:: INPUT FOR THIS TASK ::
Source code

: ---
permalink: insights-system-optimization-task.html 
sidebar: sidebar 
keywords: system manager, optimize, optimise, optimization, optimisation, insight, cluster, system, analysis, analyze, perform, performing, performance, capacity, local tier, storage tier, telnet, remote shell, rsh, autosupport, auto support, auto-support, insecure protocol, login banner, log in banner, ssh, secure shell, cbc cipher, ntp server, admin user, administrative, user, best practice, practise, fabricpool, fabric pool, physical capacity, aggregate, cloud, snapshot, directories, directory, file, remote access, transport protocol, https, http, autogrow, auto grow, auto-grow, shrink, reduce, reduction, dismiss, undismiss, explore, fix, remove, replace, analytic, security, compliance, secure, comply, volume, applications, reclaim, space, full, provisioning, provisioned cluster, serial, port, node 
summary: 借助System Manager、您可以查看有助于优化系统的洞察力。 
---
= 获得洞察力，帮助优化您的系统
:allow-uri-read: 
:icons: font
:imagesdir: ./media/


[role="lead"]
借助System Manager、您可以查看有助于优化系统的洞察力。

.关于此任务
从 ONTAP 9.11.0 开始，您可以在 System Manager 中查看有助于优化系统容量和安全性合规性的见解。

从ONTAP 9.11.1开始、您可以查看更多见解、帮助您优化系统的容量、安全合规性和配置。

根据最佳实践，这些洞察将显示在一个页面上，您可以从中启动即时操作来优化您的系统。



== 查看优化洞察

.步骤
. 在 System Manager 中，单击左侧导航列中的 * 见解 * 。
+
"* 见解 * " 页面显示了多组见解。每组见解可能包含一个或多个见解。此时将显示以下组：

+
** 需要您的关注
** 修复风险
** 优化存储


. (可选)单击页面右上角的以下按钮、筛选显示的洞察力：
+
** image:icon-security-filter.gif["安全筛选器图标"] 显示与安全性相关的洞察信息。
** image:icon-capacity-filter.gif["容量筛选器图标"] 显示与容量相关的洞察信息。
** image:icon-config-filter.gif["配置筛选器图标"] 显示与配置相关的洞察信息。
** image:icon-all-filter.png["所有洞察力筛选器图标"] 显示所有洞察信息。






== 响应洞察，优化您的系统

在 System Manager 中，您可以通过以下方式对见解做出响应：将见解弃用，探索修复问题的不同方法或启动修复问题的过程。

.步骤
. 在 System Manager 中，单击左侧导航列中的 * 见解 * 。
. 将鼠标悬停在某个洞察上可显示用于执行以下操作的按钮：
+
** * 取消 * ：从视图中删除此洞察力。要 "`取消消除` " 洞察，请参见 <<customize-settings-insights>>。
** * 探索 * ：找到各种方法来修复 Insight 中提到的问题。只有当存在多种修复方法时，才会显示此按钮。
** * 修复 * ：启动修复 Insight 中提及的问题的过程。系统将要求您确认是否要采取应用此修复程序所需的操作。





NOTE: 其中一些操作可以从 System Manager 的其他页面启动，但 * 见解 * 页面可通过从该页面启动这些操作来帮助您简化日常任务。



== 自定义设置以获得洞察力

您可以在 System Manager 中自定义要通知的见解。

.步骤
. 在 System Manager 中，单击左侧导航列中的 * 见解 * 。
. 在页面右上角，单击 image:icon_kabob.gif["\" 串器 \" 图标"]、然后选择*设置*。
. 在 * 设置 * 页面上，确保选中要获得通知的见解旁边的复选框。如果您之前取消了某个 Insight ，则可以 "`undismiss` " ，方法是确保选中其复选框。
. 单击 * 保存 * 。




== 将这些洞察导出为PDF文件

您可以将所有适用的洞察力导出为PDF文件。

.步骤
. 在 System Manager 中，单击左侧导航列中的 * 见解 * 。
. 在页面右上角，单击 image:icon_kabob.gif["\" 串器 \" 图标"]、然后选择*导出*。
:::
Once you have read the entries above, copy them out exactly as they were given.

WRITTEN ANSWER —
Source code

: ---
permalink: insights-system-optimization-task.html 
sidebar: sidebar 
keywords: system manager, optimize, optimise, optimization, optimisation, insight, cluster, system, analysis, analyze, perform, performing, performance, capacity, local tier, storage tier, telnet, remote shell, rsh, autosupport, auto support, auto-support, insecure protocol, login banner, log in banner, ssh, secure shell, cbc cipher, ntp server, admin user, administrative, user, best practice, practise, fabricpool, fabric pool, physical capacity, aggregate, cloud, snapshot, directories, directory, file, remote access, transport protocol, https, http, autogrow, auto grow, auto-grow, shrink, reduce, reduction, dismiss, undismiss, explore, fix, remove, replace, analytic, security, compliance, secure, comply, volume, applications, reclaim, space, full, provisioning, provisioned cluster, serial, port, node 
summary: 借助System Manager、您可以查看有助于优化系统的洞察力。 
---
= 获得洞察力，帮助优化您的系统
:allow-uri-read: 
:icons: font
:imagesdir: ./media/


[role="lead"]
借助System Manager、您可以查看有助于优化系统的洞察力。

.关于此任务
从 ONTAP 9.11.0 开始，您可以在 System Manager 中查看有助于优化系统容量和安全性合规性的见解。

从ONTAP 9.11.1开始、您可以查看更多见解、帮助您优化系统的容量、安全合规性和配置。

根据最佳实践，这些洞察将显示在一个页面上，您可以从中启动即时操作来优化您的系统。



== 查看优化洞察

.步骤
. 在 System Manager 中，单击左侧导航列中的 * 见解 * 。
+
"* 见解 * " 页面显示了多组见解。每组见解可能包含一个或多个见解。此时将显示以下组：

+
** 需要您的关注
** 修复风险
** 优化存储


. (可选)单击页面右上角的以下按钮、筛选显示的洞察力：
+
** image:icon-security-filter.gif["安全筛选器图标"] 显示与安全性相关的洞察信息。
** image:icon-capacity-filter.gif["容量筛选器图标"] 显示与容量相关的洞察信息。
** image:icon-config-filter.gif["配置筛选器图标"] 显示与配置相关的洞察信息。
** image:icon-all-filter.png["所有洞察力筛选器图标"] 显示所有洞察信息。






== 响应洞察，优化您的系统

在 System Manager 中，您可以通过以下方式对见解做出响应：将见解弃用，探索修复问题的不同方法或启动修复问题的过程。

.步骤
. 在 System Manager 中，单击左侧导航列中的 * 见解 * 。
. 将鼠标悬停在某个洞察上可显示用于执行以下操作的按钮：
+
** * 取消 * ：从视图中删除此洞察力。要 "`取消消除` " 洞察，请参见 <<customize-settings-insights>>。
** * 探索 * ：找到各种方法来修复 Insight 中提到的问题。只有当存在多种修复方法时，才会显示此按钮。
** * 修复 * ：启动修复 Insight 中提及的问题的过程。系统将要求您确认是否要采取应用此修复程序所需的操作。





NOTE: 其中一些操作可以从 System Manager 的其他页面启动，但 * 见解 * 页面可通过从该页面启动这些操作来帮助您简化日常任务。



== 自定义设置以获得洞察力

您可以在 System Manager 中自定义要通知的见解。

.步骤
. 在 System Manager 中，单击左侧导航列中的 * 见解 * 。
. 在页面右上角，单击 image:icon_kabob.gif["\" 串器 \" 图标"]、然后选择*设置*。
. 在 * 设置 * 页面上，确保选中要获得通知的见解旁边的复选框。如果您之前取消了某个 Insight ，则可以 "`undismiss` " ，方法是确保选中其复选框。
. 单击 * 保存 * 。




== 将这些洞察导出为PDF文件

您可以将所有适用的洞察力导出为PDF文件。

.步骤
. 在 System Manager 中，单击左侧导航列中的 * 见解 * 。
. 在页面右上角，单击 image:icon_kabob.gif["\" 串器 \" 图标"]、然后选择*导出*。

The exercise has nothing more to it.